• _What to produce_
Go through the listing and pick out each line with the word "rounded" in it.
================
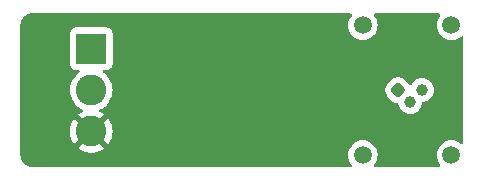
<source format=gbr>
%TF.GenerationSoftware,KiCad,Pcbnew,7.0.11-7.0.11~ubuntu22.04.1*%
%TF.CreationDate,2024-03-26T13:02:59+01:00*%
%TF.ProjectId,lasersender,6c617365-7273-4656-9e64-65722e6b6963,rev?*%
%TF.SameCoordinates,Original*%
%TF.FileFunction,Copper,L2,Bot*%
%TF.FilePolarity,Positive*%
%FSLAX46Y46*%
G04 Gerber Fmt 4.6, Leading zero omitted, Abs format (unit mm)*
G04 Created by KiCad (PCBNEW 7.0.11-7.0.11~ubuntu22.04.1) date 2024-03-26 13:02:59*
%MOMM*%
%LPD*%
G01*
G04 APERTURE LIST*
G04 Aperture macros list*
%AMRoundRect*
0 Rectangle with rounded corners*
0 $1 Rounding radius*
0 $2 $3 $4 $5 $6 $7 $8 $9 X,Y pos of 4 corners*
0 Add a 4 corners polygon primitive as box body*
4,1,4,$2,$3,$4,$5,$6,$7,$8,$9,$2,$3,0*
0 Add four circle primitives for the rounded corners*
1,1,$1+$1,$2,$3*
1,1,$1+$1,$4,$5*
1,1,$1+$1,$6,$7*
1,1,$1+$1,$8,$9*
0 Add four rect primitives between the rounded corners*
20,1,$1+$1,$2,$3,$4,$5,0*
20,1,$1+$1,$4,$5,$6,$7,0*
20,1,$1+$1,$6,$7,$8,$9,0*
20,1,$1+$1,$8,$9,$2,$3,0*%
G04 Aperture macros list end*
%TA.AperFunction,ComponentPad*%
%ADD10RoundRect,0.250000X0.000000X-0.353553X0.353553X0.000000X0.000000X0.353553X-0.353553X0.000000X0*%
%TD*%
%TA.AperFunction,ComponentPad*%
%ADD11C,1.000000*%
%TD*%
%TA.AperFunction,ComponentPad*%
%ADD12R,2.600000X2.600000*%
%TD*%
%TA.AperFunction,ComponentPad*%
%ADD13C,2.600000*%
%TD*%
%TA.AperFunction,ViaPad*%
%ADD14C,0.600000*%
%TD*%
%TA.AperFunction,ViaPad*%
%ADD15C,1.500000*%
%TD*%
G04 APERTURE END LIST*
D10*
%TO.P,LD1,1*%
%TO.N,Net-(Q1-D)*%
X140500000Y-95000000D03*
D11*
%TO.P,LD1,2*%
%TO.N,Net-(LD1-Pad2)*%
X141500000Y-96000000D03*
%TO.P,LD1,3*%
X142500000Y-95000000D03*
%TD*%
D12*
%TO.P,J1,1,Pin_1*%
%TO.N,+5V*%
X114500000Y-91500000D03*
D13*
%TO.P,J1,2,Pin_2*%
%TO.N,Net-(J1-Pin_2)*%
X114500000Y-95000000D03*
%TO.P,J1,3,Pin_3*%
%TO.N,GND*%
X114500000Y-98500000D03*
%TD*%
D14*
%TO.N,GND*%
X135500000Y-94000000D03*
X121000000Y-93500000D03*
D15*
%TO.N,*%
X145000000Y-89500000D03*
X137500000Y-89500000D03*
X145000000Y-100500000D03*
X137500000Y-100500000D03*
%TD*%
%TA.AperFunction,Conductor*%
%TO.N,GND*%
G36*
X136502115Y-88520185D02*
G01*
X136547870Y-88572989D01*
X136557814Y-88642147D01*
X136536651Y-88695623D01*
X136412900Y-88872357D01*
X136412898Y-88872361D01*
X136320426Y-89070668D01*
X136320422Y-89070677D01*
X136263793Y-89282020D01*
X136263793Y-89282024D01*
X136244723Y-89499997D01*
X136244723Y-89500002D01*
X136263793Y-89717975D01*
X136263793Y-89717979D01*
X136320422Y-89929322D01*
X136320424Y-89929326D01*
X136320425Y-89929330D01*
X136333640Y-89957669D01*
X136412897Y-90127638D01*
X136412898Y-90127639D01*
X136538402Y-90306877D01*
X136693123Y-90461598D01*
X136872361Y-90587102D01*
X137070670Y-90679575D01*
X137282023Y-90736207D01*
X137464926Y-90752208D01*
X137499998Y-90755277D01*
X137500000Y-90755277D01*
X137500002Y-90755277D01*
X137528254Y-90752805D01*
X137717977Y-90736207D01*
X137929330Y-90679575D01*
X138127639Y-90587102D01*
X138306877Y-90461598D01*
X138461598Y-90306877D01*
X138587102Y-90127639D01*
X138679575Y-89929330D01*
X138736207Y-89717977D01*
X138752805Y-89528254D01*
X138755277Y-89500002D01*
X138755277Y-89499997D01*
X138751569Y-89457618D01*
X138736207Y-89282023D01*
X138700381Y-89148318D01*
X138679577Y-89070677D01*
X138679576Y-89070676D01*
X138679575Y-89070670D01*
X138587102Y-88872362D01*
X138587100Y-88872359D01*
X138587099Y-88872357D01*
X138463349Y-88695623D01*
X138441022Y-88629417D01*
X138458032Y-88561650D01*
X138508980Y-88513837D01*
X138564924Y-88500500D01*
X143935076Y-88500500D01*
X144002115Y-88520185D01*
X144047870Y-88572989D01*
X144057814Y-88642147D01*
X144036651Y-88695623D01*
X143912900Y-88872357D01*
X143912898Y-88872361D01*
X143820426Y-89070668D01*
X143820422Y-89070677D01*
X143763793Y-89282020D01*
X143763793Y-89282024D01*
X143744723Y-89499997D01*
X143744723Y-89500002D01*
X143763793Y-89717975D01*
X143763793Y-89717979D01*
X143820422Y-89929322D01*
X143820424Y-89929326D01*
X143820425Y-89929330D01*
X143833640Y-89957669D01*
X143912897Y-90127638D01*
X143912898Y-90127639D01*
X144038402Y-90306877D01*
X144193123Y-90461598D01*
X144372361Y-90587102D01*
X144570670Y-90679575D01*
X144782023Y-90736207D01*
X144964926Y-90752208D01*
X144999998Y-90755277D01*
X145000000Y-90755277D01*
X145000002Y-90755277D01*
X145028254Y-90752805D01*
X145217977Y-90736207D01*
X145429330Y-90679575D01*
X145627639Y-90587102D01*
X145804379Y-90463346D01*
X145870582Y-90441020D01*
X145938349Y-90458030D01*
X145986162Y-90508977D01*
X145999500Y-90564922D01*
X145999500Y-99435077D01*
X145979815Y-99502116D01*
X145927011Y-99547871D01*
X145857853Y-99557815D01*
X145804380Y-99536653D01*
X145627639Y-99412898D01*
X145627640Y-99412898D01*
X145627638Y-99412897D01*
X145528484Y-99366661D01*
X145429330Y-99320425D01*
X145429326Y-99320424D01*
X145429322Y-99320422D01*
X145217977Y-99263793D01*
X145000002Y-99244723D01*
X144999998Y-99244723D01*
X144854682Y-99257436D01*
X144782023Y-99263793D01*
X144782020Y-99263793D01*
X144570677Y-99320422D01*
X144570668Y-99320426D01*
X144372361Y-99412898D01*
X144372357Y-99412900D01*
X144193121Y-99538402D01*
X144038402Y-99693121D01*
X143912900Y-99872357D01*
X143912898Y-99872361D01*
X143820426Y-100070668D01*
X143820422Y-100070677D01*
X143763793Y-100282020D01*
X143763793Y-100282024D01*
X143744723Y-100499997D01*
X143744723Y-100500002D01*
X143763793Y-100717975D01*
X143763793Y-100717979D01*
X143820422Y-100929322D01*
X143820424Y-100929326D01*
X143820425Y-100929330D01*
X143857405Y-101008633D01*
X143912897Y-101127638D01*
X143928653Y-101150140D01*
X144036653Y-101304379D01*
X144058979Y-101370582D01*
X144041969Y-101438350D01*
X143991021Y-101486163D01*
X143935077Y-101499500D01*
X138564923Y-101499500D01*
X138497884Y-101479815D01*
X138452129Y-101427011D01*
X138442185Y-101357853D01*
X138463346Y-101304380D01*
X138587102Y-101127639D01*
X138679575Y-100929330D01*
X138736207Y-100717977D01*
X138755277Y-100500000D01*
X138754803Y-100494586D01*
X138749512Y-100434108D01*
X138736207Y-100282023D01*
X138679575Y-100070670D01*
X138587102Y-99872362D01*
X138587100Y-99872359D01*
X138587099Y-99872357D01*
X138461599Y-99693124D01*
X138461596Y-99693121D01*
X138306877Y-99538402D01*
X138127639Y-99412898D01*
X138127640Y-99412898D01*
X138127638Y-99412897D01*
X138028484Y-99366661D01*
X137929330Y-99320425D01*
X137929326Y-99320424D01*
X137929322Y-99320422D01*
X137717977Y-99263793D01*
X137500002Y-99244723D01*
X137499998Y-99244723D01*
X137354682Y-99257436D01*
X137282023Y-99263793D01*
X137282020Y-99263793D01*
X137070677Y-99320422D01*
X137070668Y-99320426D01*
X136872361Y-99412898D01*
X136872357Y-99412900D01*
X136693121Y-99538402D01*
X136538402Y-99693121D01*
X136412900Y-99872357D01*
X136412898Y-99872361D01*
X136320426Y-100070668D01*
X136320422Y-100070677D01*
X136263793Y-100282020D01*
X136263793Y-100282024D01*
X136244723Y-100499997D01*
X136244723Y-100500002D01*
X136263793Y-100717975D01*
X136263793Y-100717979D01*
X136320422Y-100929322D01*
X136320424Y-100929326D01*
X136320425Y-100929330D01*
X136357405Y-101008633D01*
X136412897Y-101127638D01*
X136428653Y-101150140D01*
X136536653Y-101304379D01*
X136558979Y-101370582D01*
X136541969Y-101438350D01*
X136491021Y-101486163D01*
X136435077Y-101499500D01*
X109505413Y-101499500D01*
X109494605Y-101499028D01*
X109337246Y-101485260D01*
X109315961Y-101481507D01*
X109168630Y-101442030D01*
X109148318Y-101434637D01*
X109010084Y-101370177D01*
X108991366Y-101359370D01*
X108866417Y-101271880D01*
X108849859Y-101257986D01*
X108742013Y-101150140D01*
X108728119Y-101133582D01*
X108640629Y-101008633D01*
X108629822Y-100989915D01*
X108565362Y-100851681D01*
X108557969Y-100831369D01*
X108549882Y-100801188D01*
X108518491Y-100684035D01*
X108514739Y-100662752D01*
X108500972Y-100505393D01*
X108500500Y-100494586D01*
X108500500Y-95000004D01*
X112694451Y-95000004D01*
X112714616Y-95269101D01*
X112774664Y-95532188D01*
X112774666Y-95532195D01*
X112844796Y-95710883D01*
X112873257Y-95783398D01*
X113008185Y-96017102D01*
X113144080Y-96187509D01*
X113176442Y-96228089D01*
X113363183Y-96401358D01*
X113374259Y-96411635D01*
X113597226Y-96563651D01*
X113597231Y-96563653D01*
X113597232Y-96563654D01*
X113597233Y-96563655D01*
X113709030Y-96617493D01*
X113752770Y-96638557D01*
X113804630Y-96685379D01*
X113822943Y-96752806D01*
X113801895Y-96819430D01*
X113752771Y-96861997D01*
X113597480Y-96936781D01*
X113597476Y-96936783D01*
X113414848Y-97061296D01*
X114252465Y-97898913D01*
X114184371Y-97925874D01*
X114051508Y-98022405D01*
X113946825Y-98148945D01*
X113898368Y-98251921D01*
X113062295Y-97415848D01*
X113008600Y-97483180D01*
X112873709Y-97716818D01*
X112775148Y-97967947D01*
X112775142Y-97967966D01*
X112715113Y-98230971D01*
X112715113Y-98230973D01*
X112694953Y-98499995D01*
X112694953Y-98500004D01*
X112715113Y-98769026D01*
X112715113Y-98769028D01*
X112775142Y-99032033D01*
X112775148Y-99032052D01*
X112873709Y-99283181D01*
X112873708Y-99283181D01*
X113008602Y-99516822D01*
X113062294Y-99584151D01*
X113062295Y-99584151D01*
X113897452Y-98748993D01*
X113907188Y-98778956D01*
X113995186Y-98917619D01*
X114114903Y-99030040D01*
X114249510Y-99104041D01*
X113414848Y-99938702D01*
X113597483Y-100063220D01*
X113597485Y-100063221D01*
X113840539Y-100180269D01*
X113840537Y-100180269D01*
X114098337Y-100259790D01*
X114098343Y-100259792D01*
X114365101Y-100299999D01*
X114365110Y-100300000D01*
X114634890Y-100300000D01*
X114634898Y-100299999D01*
X114901656Y-100259792D01*
X114901662Y-100259790D01*
X115159461Y-100180269D01*
X115402521Y-100063218D01*
X115585150Y-99938702D01*
X114747534Y-99101086D01*
X114815629Y-99074126D01*
X114948492Y-98977595D01*
X115053175Y-98851055D01*
X115101631Y-98748079D01*
X115937703Y-99584151D01*
X115937704Y-99584150D01*
X115991393Y-99516828D01*
X115991400Y-99516817D01*
X116126290Y-99283181D01*
X116224851Y-99032052D01*
X116224857Y-99032033D01*
X116284886Y-98769028D01*
X116284886Y-98769026D01*
X116305047Y-98500004D01*
X116305047Y-98499995D01*
X116284886Y-98230973D01*
X116284886Y-98230971D01*
X116224857Y-97967966D01*
X116224851Y-97967947D01*
X116126290Y-97716818D01*
X116126291Y-97716818D01*
X115991397Y-97483177D01*
X115937704Y-97415847D01*
X115102546Y-98251004D01*
X115092812Y-98221044D01*
X115004814Y-98082381D01*
X114885097Y-97969960D01*
X114750489Y-97895958D01*
X115585150Y-97061296D01*
X115402519Y-96936780D01*
X115247229Y-96861997D01*
X115195370Y-96815175D01*
X115177057Y-96747748D01*
X115198105Y-96681124D01*
X115247228Y-96638557D01*
X115402775Y-96563651D01*
X115625741Y-96411635D01*
X115823561Y-96228085D01*
X115991815Y-96017102D01*
X116126743Y-95783398D01*
X116225334Y-95532195D01*
X116285383Y-95269103D01*
X116298975Y-95087728D01*
X116298976Y-95087717D01*
X139395946Y-95087717D01*
X139395947Y-95087728D01*
X139436406Y-95258433D01*
X139515145Y-95415215D01*
X139515149Y-95415221D01*
X139580391Y-95495310D01*
X139580401Y-95495322D01*
X140004678Y-95919597D01*
X140004686Y-95919603D01*
X140004691Y-95919608D01*
X140084777Y-95984849D01*
X140084780Y-95984851D01*
X140084785Y-95984855D01*
X140241567Y-96063593D01*
X140241569Y-96063594D01*
X140419306Y-96105720D01*
X140418740Y-96108104D01*
X140472347Y-96130875D01*
X140511678Y-96188623D01*
X140512337Y-96190727D01*
X140513975Y-96196129D01*
X140513976Y-96196132D01*
X140571186Y-96384727D01*
X140571188Y-96384733D01*
X140664086Y-96558532D01*
X140664090Y-96558539D01*
X140789116Y-96710883D01*
X140941460Y-96835909D01*
X140941467Y-96835913D01*
X141115266Y-96928811D01*
X141115269Y-96928811D01*
X141115273Y-96928814D01*
X141303868Y-96986024D01*
X141500000Y-97005341D01*
X141696132Y-96986024D01*
X141884727Y-96928814D01*
X142058538Y-96835910D01*
X142210883Y-96710883D01*
X142335910Y-96558538D01*
X142382362Y-96471632D01*
X142428811Y-96384733D01*
X142428811Y-96384732D01*
X142428814Y-96384727D01*
X142486024Y-96196132D01*
X142494887Y-96106135D01*
X142521047Y-96041350D01*
X142578081Y-96000990D01*
X142606132Y-95994887D01*
X142696132Y-95986024D01*
X142884727Y-95928814D01*
X142901951Y-95919608D01*
X143058532Y-95835913D01*
X143058538Y-95835910D01*
X143210883Y-95710883D01*
X143335910Y-95558538D01*
X143428814Y-95384727D01*
X143486024Y-95196132D01*
X143505341Y-95000000D01*
X143486024Y-94803868D01*
X143428814Y-94615273D01*
X143428811Y-94615269D01*
X143428811Y-94615266D01*
X143335913Y-94441467D01*
X143335909Y-94441460D01*
X143210883Y-94289116D01*
X143058539Y-94164090D01*
X143058532Y-94164086D01*
X142884733Y-94071188D01*
X142884727Y-94071186D01*
X142696132Y-94013976D01*
X142696129Y-94013975D01*
X142500000Y-93994659D01*
X142303870Y-94013975D01*
X142115266Y-94071188D01*
X141941467Y-94164086D01*
X141941460Y-94164090D01*
X141789116Y-94289116D01*
X141664090Y-94441460D01*
X141664088Y-94441464D01*
X141634648Y-94496542D01*
X141585685Y-94546386D01*
X141517547Y-94561846D01*
X141451868Y-94538014D01*
X141429153Y-94516406D01*
X141424470Y-94510658D01*
X141419599Y-94504678D01*
X140995322Y-94080403D01*
X140995314Y-94080396D01*
X140995308Y-94080391D01*
X140915222Y-94015150D01*
X140915216Y-94015146D01*
X140915215Y-94015145D01*
X140836472Y-93975599D01*
X140758430Y-93936405D01*
X140587728Y-93895947D01*
X140587723Y-93895946D01*
X140587721Y-93895946D01*
X140412279Y-93895946D01*
X140412277Y-93895946D01*
X140412271Y-93895947D01*
X140241566Y-93936406D01*
X140084784Y-94015145D01*
X140084778Y-94015149D01*
X140004689Y-94080391D01*
X140004671Y-94080407D01*
X139580410Y-94504670D01*
X139580391Y-94504691D01*
X139515150Y-94584777D01*
X139515146Y-94584783D01*
X139436405Y-94741569D01*
X139395947Y-94912271D01*
X139395946Y-94912282D01*
X139395946Y-95087717D01*
X116298976Y-95087717D01*
X116305549Y-95000004D01*
X116305549Y-94999995D01*
X116285383Y-94730898D01*
X116279115Y-94703434D01*
X116225334Y-94467805D01*
X116126743Y-94216602D01*
X115991815Y-93982898D01*
X115823561Y-93771915D01*
X115823560Y-93771914D01*
X115823557Y-93771910D01*
X115625741Y-93588365D01*
X115625737Y-93588362D01*
X115535663Y-93526950D01*
X115491363Y-93472924D01*
X115483304Y-93403521D01*
X115514047Y-93340778D01*
X115573831Y-93304616D01*
X115605517Y-93300499D01*
X115847871Y-93300499D01*
X115847872Y-93300499D01*
X115907483Y-93294091D01*
X116042331Y-93243796D01*
X116157546Y-93157546D01*
X116243796Y-93042331D01*
X116294091Y-92907483D01*
X116300500Y-92847873D01*
X116300499Y-90152128D01*
X116294091Y-90092517D01*
X116243796Y-89957669D01*
X116243795Y-89957668D01*
X116243793Y-89957664D01*
X116157547Y-89842455D01*
X116157544Y-89842452D01*
X116042335Y-89756206D01*
X116042328Y-89756202D01*
X115907482Y-89705908D01*
X115907483Y-89705908D01*
X115847883Y-89699501D01*
X115847881Y-89699500D01*
X115847873Y-89699500D01*
X115847864Y-89699500D01*
X113152129Y-89699500D01*
X113152123Y-89699501D01*
X113092516Y-89705908D01*
X112957671Y-89756202D01*
X112957664Y-89756206D01*
X112842455Y-89842452D01*
X112842452Y-89842455D01*
X112756206Y-89957664D01*
X112756202Y-89957671D01*
X112705908Y-90092517D01*
X112699501Y-90152116D01*
X112699501Y-90152123D01*
X112699500Y-90152135D01*
X112699500Y-92847870D01*
X112699501Y-92847876D01*
X112705908Y-92907483D01*
X112756202Y-93042328D01*
X112756206Y-93042335D01*
X112842452Y-93157544D01*
X112842455Y-93157547D01*
X112957664Y-93243793D01*
X112957671Y-93243797D01*
X113002618Y-93260561D01*
X113092517Y-93294091D01*
X113152127Y-93300500D01*
X113394483Y-93300499D01*
X113461521Y-93320183D01*
X113507276Y-93372987D01*
X113517220Y-93442146D01*
X113488195Y-93505701D01*
X113464334Y-93526952D01*
X113374262Y-93588362D01*
X113176442Y-93771910D01*
X113008185Y-93982898D01*
X112873258Y-94216599D01*
X112873256Y-94216603D01*
X112774666Y-94467804D01*
X112774664Y-94467811D01*
X112714616Y-94730898D01*
X112694451Y-94999995D01*
X112694451Y-95000004D01*
X108500500Y-95000004D01*
X108500500Y-89505413D01*
X108500972Y-89494606D01*
X108503632Y-89464201D01*
X108514739Y-89337242D01*
X108518490Y-89315966D01*
X108557969Y-89168627D01*
X108565362Y-89148318D01*
X108629823Y-89010081D01*
X108640629Y-88991366D01*
X108728119Y-88866417D01*
X108742007Y-88849865D01*
X108849865Y-88742007D01*
X108866417Y-88728119D01*
X108991366Y-88640629D01*
X109010081Y-88629823D01*
X109148320Y-88565361D01*
X109168627Y-88557969D01*
X109315966Y-88518490D01*
X109337242Y-88514739D01*
X109469885Y-88503134D01*
X109494606Y-88500972D01*
X109505413Y-88500500D01*
X109565892Y-88500500D01*
X136435076Y-88500500D01*
X136502115Y-88520185D01*
G37*
%TD.AperFunction*%
%TD*%
M02*

</source>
================
• _Answer box_
0 Rectangle with rounded corners*
0 Add four circle primitives for the rounded corners*
0 Add four rect primitives between the rounded corners*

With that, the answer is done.